PROBLEM DESCRIPTION:
Please retype the records below exactly as they appear, leaving out every picture.

DATA FOR ANALYSIS:

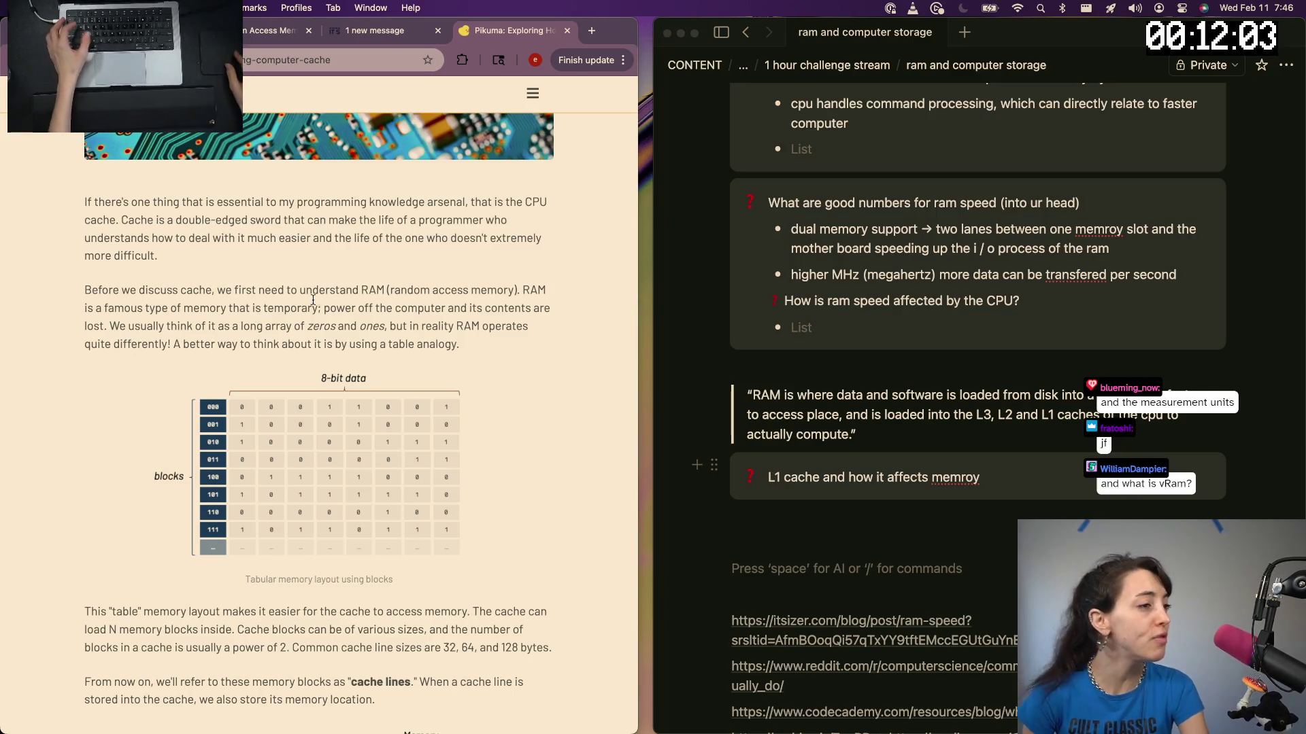
Highlight the Pikuma sentence on RAM being temporary, then bring the Notion notes forward
drag(89, 302, 386, 296)
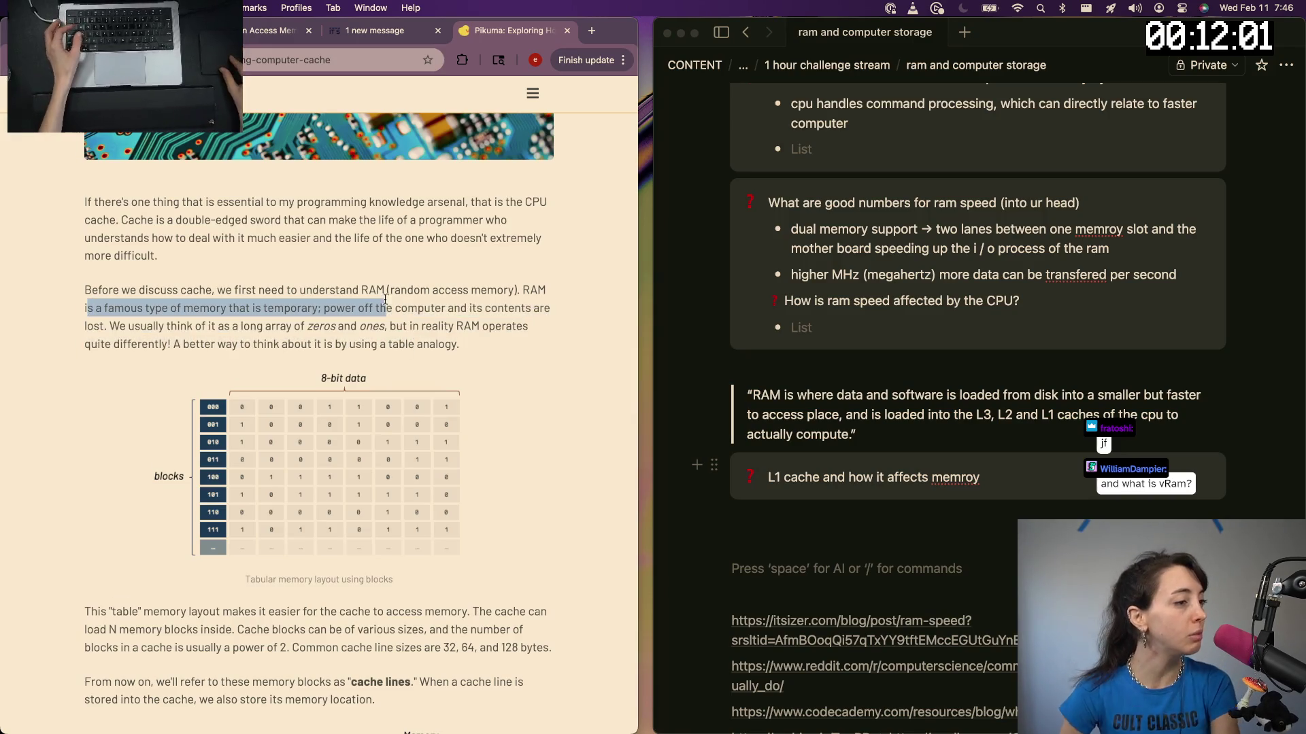
scroll(256, 324, down, 5)
scroll(257, 347, down, 1)
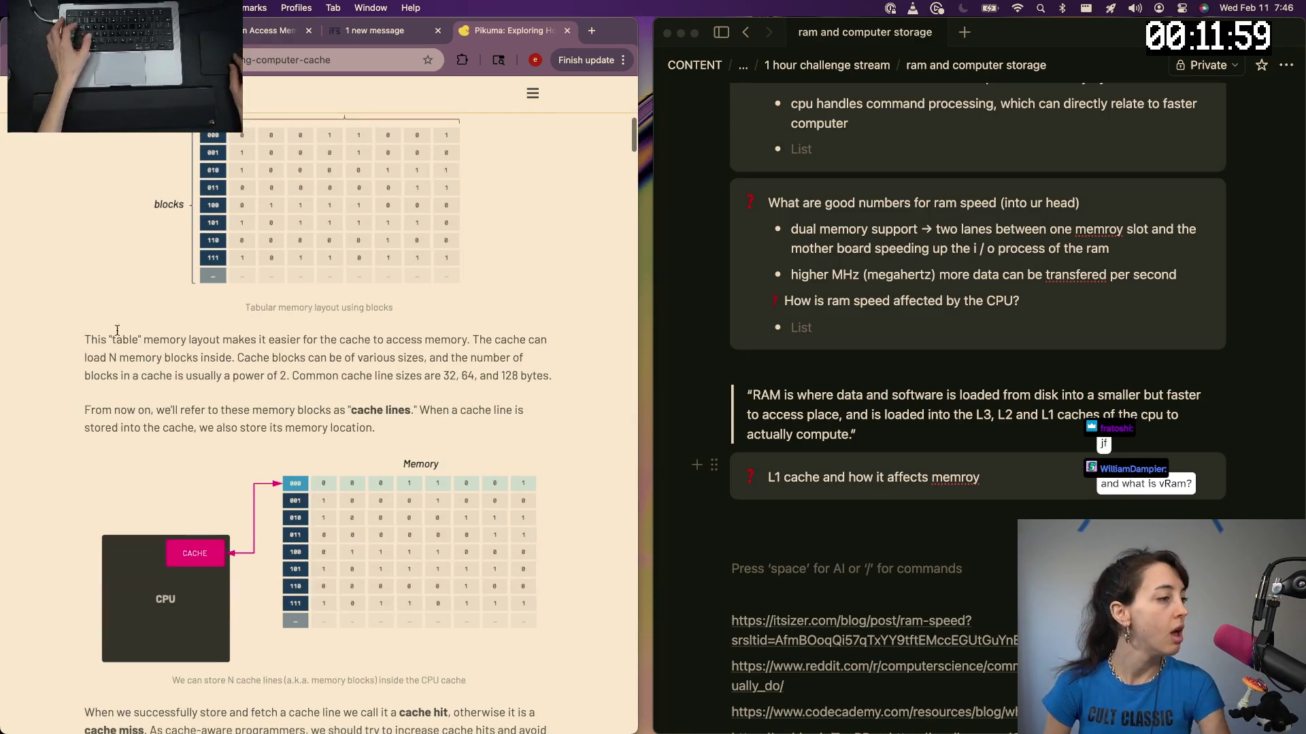
scroll(258, 387, down, 1)
scroll(260, 430, down, 3)
scroll(224, 306, up, 2)
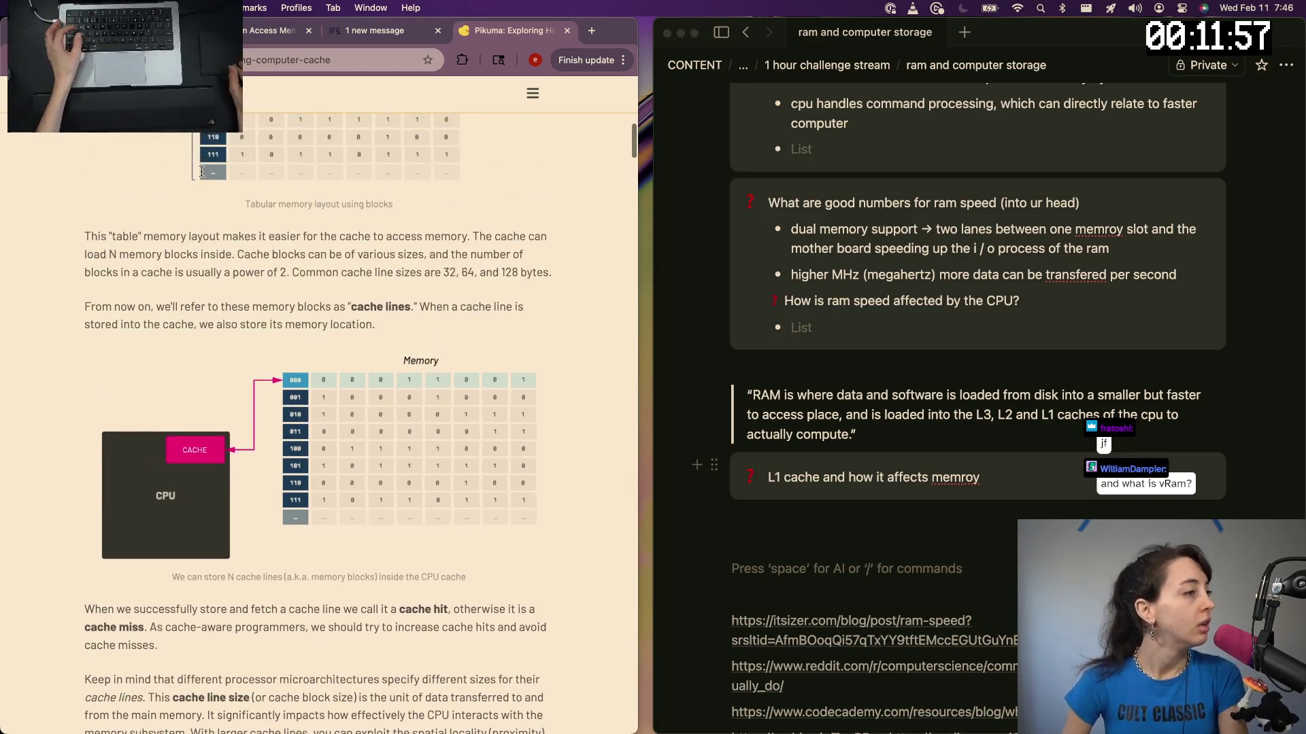
scroll(216, 210, up, 4)
scroll(216, 210, up, 4)
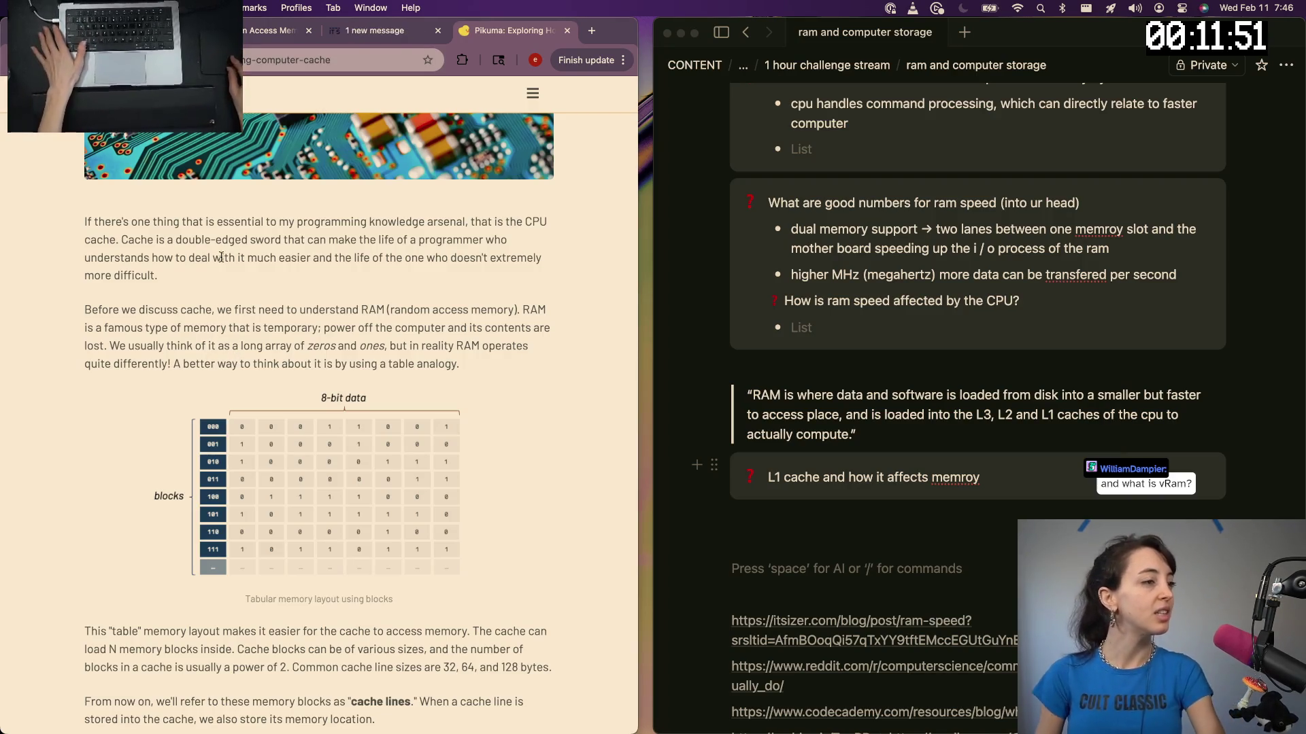
click(997, 476)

YOUR RESPONSE:
Highlight the Pikuma sentence on RAM being temporary, then bring the Notion notes forward
drag(89, 302, 386, 296)
scroll(256, 324, down, 5)
scroll(257, 347, down, 1)
scroll(258, 387, down, 1)
scroll(260, 430, down, 3)
scroll(224, 306, up, 2)
scroll(216, 210, up, 4)
scroll(216, 210, up, 4)
click(997, 476)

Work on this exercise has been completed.